Malam harinya, seperti yang direncanakan Alia dan Adinda tidur bersama Zoya di kamar Adam. Sebenarnya kedua kakak Adam ingin lebih mengenal calon iparnya ini, karena seperti yang mereka tau Adam cukup anti mendekati perempuan tetapi sekarang adik kecilnya itu datang bersama seorang perempuan yang sudah ia hamili. Bahkan membuat orang tua mereka murka padanya.
“ Kok kamu mau sih sama Adam? Kamu nggak di ketusin gitu sama dia?” tanya Adinda yang dari tadi terlihat sangat penasaran.
“I...iya, kita aja nggak luput dari ke ketusannya itu. Aku salut lho sama kam..kamu, bisa tahan sama orang kayak Adam,” sepertinya Alia cukup kesal mengingat apa yang adiknya lakukan padanya, saat ia berbicara sekarang cukup jelas ia mengatakan beberapa kata dengan terbata.
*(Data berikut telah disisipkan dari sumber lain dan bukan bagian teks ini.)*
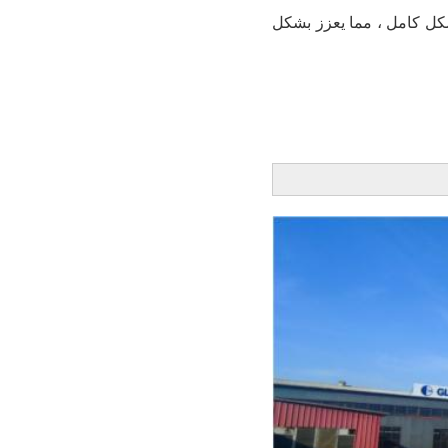
شكل كامل ، مما يعزز بشكل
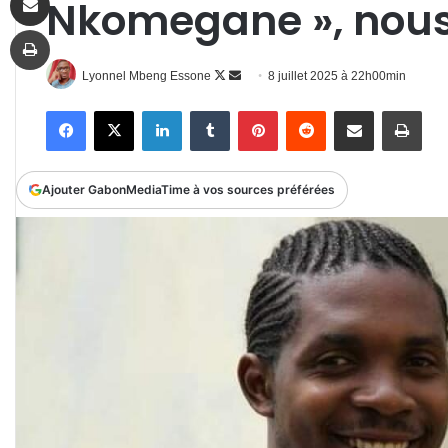
Nkomegane », nous 
Imprimer
Follow
Envoyer
Lyonnel Mbeng Essone
8 juillet 2025 à 22h00min
on
un
Facebook
X
Linkedin
Tumblr
Pinterest
Reddit
Partager par email
Impr
X
courriel
Ajouter GabonMediaTime à vos sources préférées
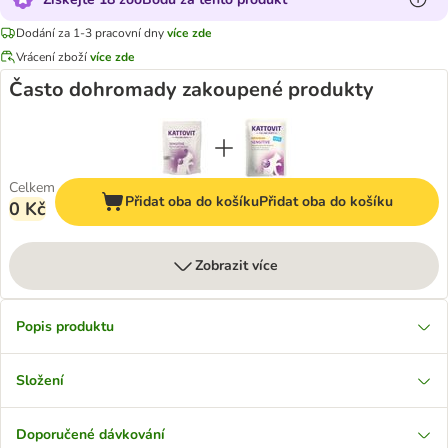
Dodání za 1-3 pracovní dny
více zde
Vrácení zboží
více zde
Často dohromady zakoupené produkty
Celkem
Přidat oba do košíku
Přidat oba do košíku
0 Kč
Zobrazit více
Popis produktu
Složení
Doporučené dávkování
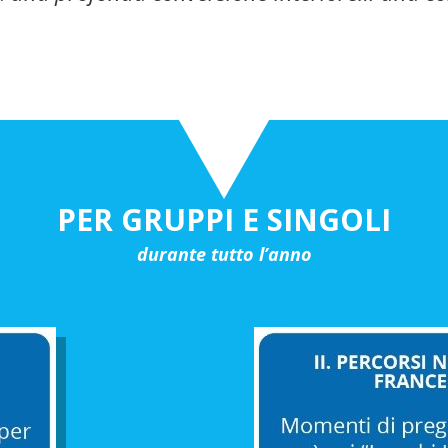
PER GRUPPI E SINGOLI
durante tutto l’anno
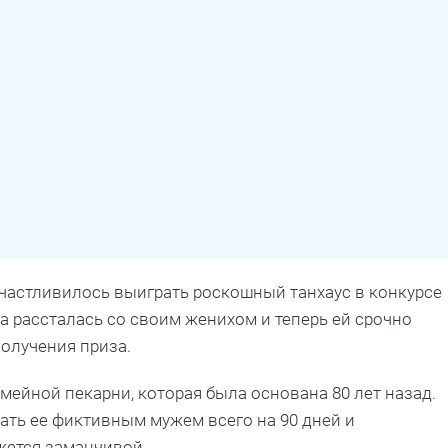
частливилось выиграть роскошный танхаус в конкурсе
а рассталась со своим женихом и теперь ей срочно
олучения приза.
ейной пекарни, которая была основана 80 лет назад.
ать ее фиктивным мужем всего на 90 дней и
жется заманчивой.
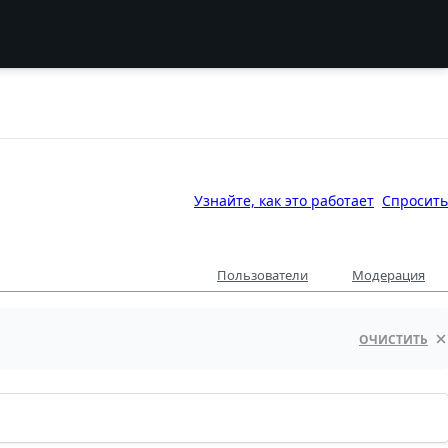
Узнайте, как это работает
Спросить
Пользователи
Модерация
ОЧИСТИТЬ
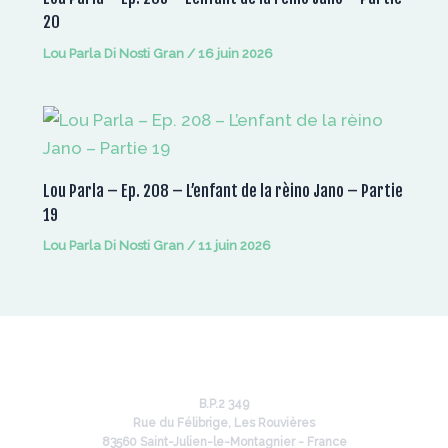
20
Lou Parla Di Nosti Gran
/
16 juin 2026
Lou Parla – Ep. 208 – L’enfant de la rèino Jano – Partie
19
Lou Parla Di Nosti Gran
/
11 juin 2026
B.P.2 349
Rue du Félibrige, Les Rouvières
83560 Saint-Julien-le-Montagnier - France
“Dia juga suka ketusin saya kayak gitu kok kak, iya ya saya juga bingung kenapa mau sama dia?” jawab Zoya yang mulai mengintrospeksi diri bahwa sebenarnya ia sedang dalam pengaruh sugesti Adam. “Sungguh konyol, ku terhipnotis kata-kata dan perbuatan manisnya” rutuk Zoya dalam hati.
“Tapi sebenarnya kita mau ucapin terimakasih karena kamu sudah terima Adam apa adanya. Aku harap kamu bisa sabar mendengar kata-kata pedasnya, jangan tersinggung. Meskipun aku ragu kamu bisa nggak tersinggung, hehehe.” Ucapan tulus Adinda di akhiri dengan kekehannya.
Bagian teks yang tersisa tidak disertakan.